VLFeat implements a fast dense version of SIFT, called vl_dsift. The function is roughly equivalent to running SIFT on a dense gird of locations at a fixed scale and orientation. This type of feature descriptors is often uses for object categorization.

# Dense SIFT as a faster SIFT

The main advantage of using vl_dsift over vl_sift is speed. To see this, load a test image

I = vl_impattern('roofs1') ;
I = single(vl_imdown(rgb2gray(I))) ;


To check the equivalence of vl_disft and vl_sift it is necessary to understand in detail how the parameters of the two descriptors are related.

• Bin size vs keypoint scale. DSIFT specifies the descriptor size by a single parameter, size, which controls the size of a SIFT spatial bin in pixels. In the standard SIFT descriptor, the bin size is related to the SIFT keypoint scale by a multiplier, denoted magnif below, which defaults to 3. As a consequence, a DSIFT descriptor with bin size equal to 5 corresponds to a SIFT keypoint of scale 5/3=1.66.

• Smoothing. The SIFT descriptor smoothes the image according to the scale of the keypoints (Gaussian scale space). By default, the smoothing is equivalent to a convolution by a Gaussian of variance s^2 - .25, where s is the scale of the keypoint and .25 is a nominal adjustment that accounts for the smoothing induced by the camera CCD.

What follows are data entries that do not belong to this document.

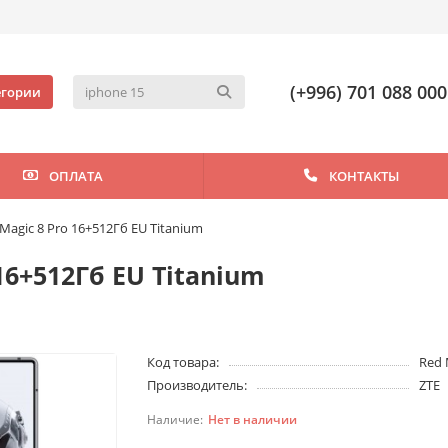
(+996) 701 088 000
егории
ОПЛАТА
КОНТАКТЫ
Magic 8 Pro 16+512Гб EU Titanium
16+512Гб EU Titanium
Код товара:
Red 
Производитель:
ZTE
Нет в наличии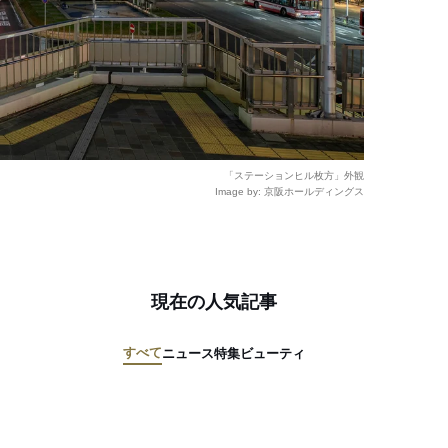
「ステーションヒル枚方」外観
Image by: 京阪ホールディングス
現在の人気記事
すべて
ニュース
特集
ビューティ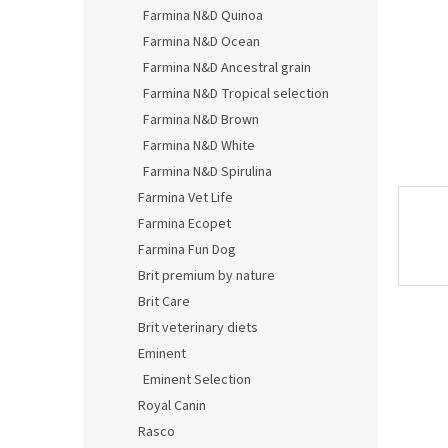
Farmina N&D Quinoa
Farmina N&D Ocean
Farmina N&D Ancestral grain
Farmina N&D Tropical selection
Farmina N&D Brown
Farmina N&D White
Farmina N&D Spirulina
Farmina Vet Life
Farmina Ecopet
Farmina Fun Dog
Brit premium by nature
Brit Care
Brit veterinary diets
Eminent
Eminent Selection
Royal Canin
Rasco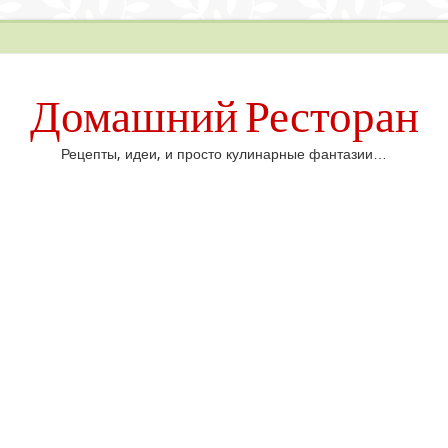
Домашний Ресторан
Рецепты, идеи, и просто кулинарные фантазии…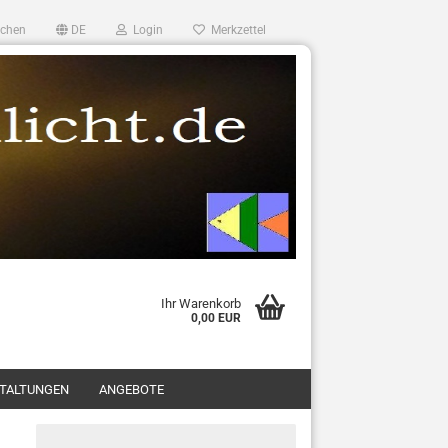
chen
DE
Login
Merkzettel
Ihr Warenkorb
0,00 EUR
TALTUNGEN
ANGEBOTE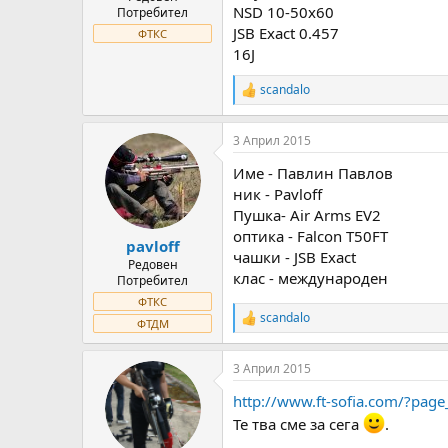
NSD 10-50x60
Потребител
JSB Exact 0.457
ФТКС
16J
scandalo
R
e
a
3 Април 2015
c
t
Име - Павлин Павлов
i
o
ник - Pavloff
n
Пушка- Air Arms EV2
s
оптика - Falcon T50FT
:
pavloff
чашки - JSB Exact
Редовен
клас - международен
Потребител
ФТКС
scandalo
R
ФТДМ
e
a
3 Април 2015
c
t
http://www.ft-sofia.com/?pag
i
o
Те тва сме за сега
.
n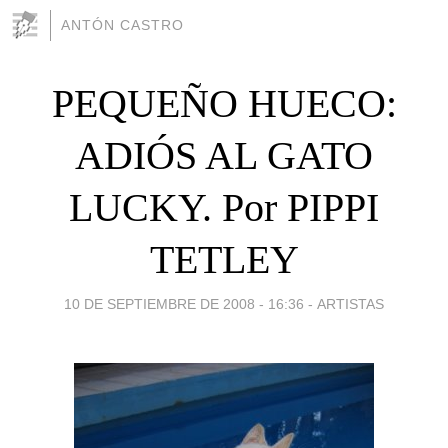
ANTÓN CASTRO
PEQUEÑO HUECO:
ADIÓS AL GATO
LUCKY. Por PIPPI
TETLEY
10 DE SEPTIEMBRE DE 2008 - 16:36
-
ARTISTAS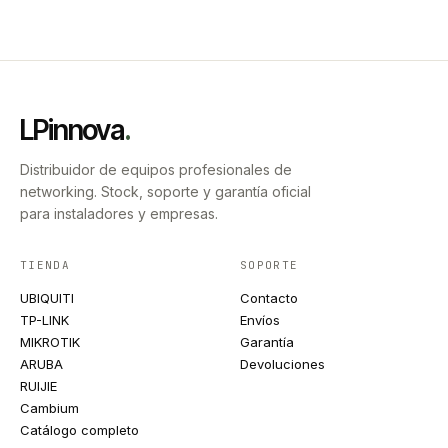
LPinnova
.
Distribuidor de equipos profesionales de
networking. Stock, soporte y garantía oficial
para instaladores y empresas.
TIENDA
SOPORTE
UBIQUITI
Contacto
TP-LINK
Envíos
MIKROTIK
Garantía
ARUBA
Devoluciones
RUIJIE
Cambium
Catálogo completo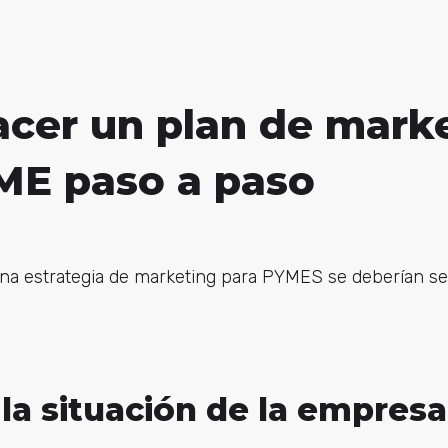
cer un plan de mark
ME paso a paso
na estrategia de marketing para PYMES se deberían seg
r la situación de la empresa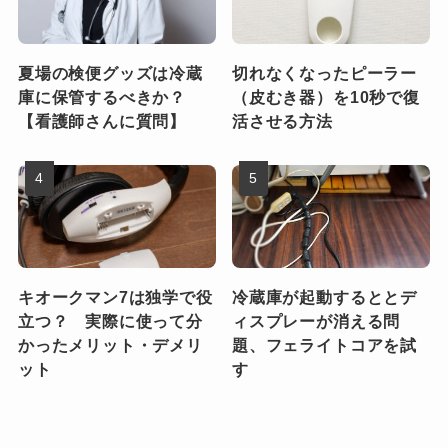
夏場の検便グッズは冷蔵
切れなくなったピーラー
庫に保管するべきか？
（皮むき器）を10秒で復
【看護師さんに質問】
活させる方法
キオークマン7は独学で役
冷蔵庫が起動するととデ
立つ？ 実際に使って分
ィスプレーが消える問
かったメリット・デメリ
題、フェライトコアを試
ット
す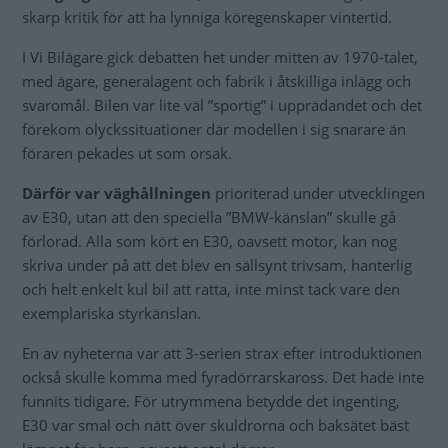
skarp kritik för att ha lynniga köregenskaper vintertid.
I Vi Bilägare gick debatten het under mitten av 1970-talet,
med ägare, generalagent och fabrik i åtskilliga inlägg och
svaromål. Bilen var lite väl ”sportig” i upprädandet och det
förekom olyckssituationer där modellen i sig snarare än
föraren pekades ut som orsak.
Därför var väghållningen
prioriterad under utvecklingen
av E30, utan att den speciella ”BMW-känslan” skulle gå
förlorad. Alla som kört en E30, oavsett motor, kan nog
skriva under på att det blev en sällsynt trivsam, hanterlig
och helt enkelt kul bil att ratta, inte minst tack vare den
exemplariska styrkänslan.
En av nyheterna var att 3-serien strax efter introduktionen
också skulle komma med fyradörrarskaross. Det hade inte
funnits tidigare. För utrymmena betydde det ingenting,
E30 var smal och nätt över skuldrorna och baksätet bäst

Thus the following code produces equivalent descriptors using either DSIFT or SIFT:

binSize = 8 ;
magnif = 3 ;
Is = vl_imsmooth(I, sqrt((binSize/magnif)^2 - .25)) ;

[f, d] = vl_dsift(Is, 'size', binSize) ;
f(3,:) = binSize/magnif ;
f(4,:) = 0 ;
[f_, d_] = vl_sift(I, 'frames', f) ;


The difference, of course, is that DSIFT is much faster.

# PHOW descriptors

The PHOW features [1] are a variant of dense SIFT descriptors, extracted at multiple scales. A color version, named PHOW-color, extracts descriptors on the three HSV image channels and stacks them up. A combination of vl_dsift and vl_imsmooth can be used to easily and efficiently compute such features.

VLFeat includes a simple wrapper, vl_phow, that does exactly this:

im = vl_impattern('roofs1') ;
[frames, descrs]=vl_phow(im2single(im)) ;


Note that this typically generate a very large number of features. In this example, there are 162,574 features.

# References

• [1] A. Bosch, A. Zisserman, and X. Munoz. Image classifcation using random forests and ferns. In Proc. ICCV, 2007.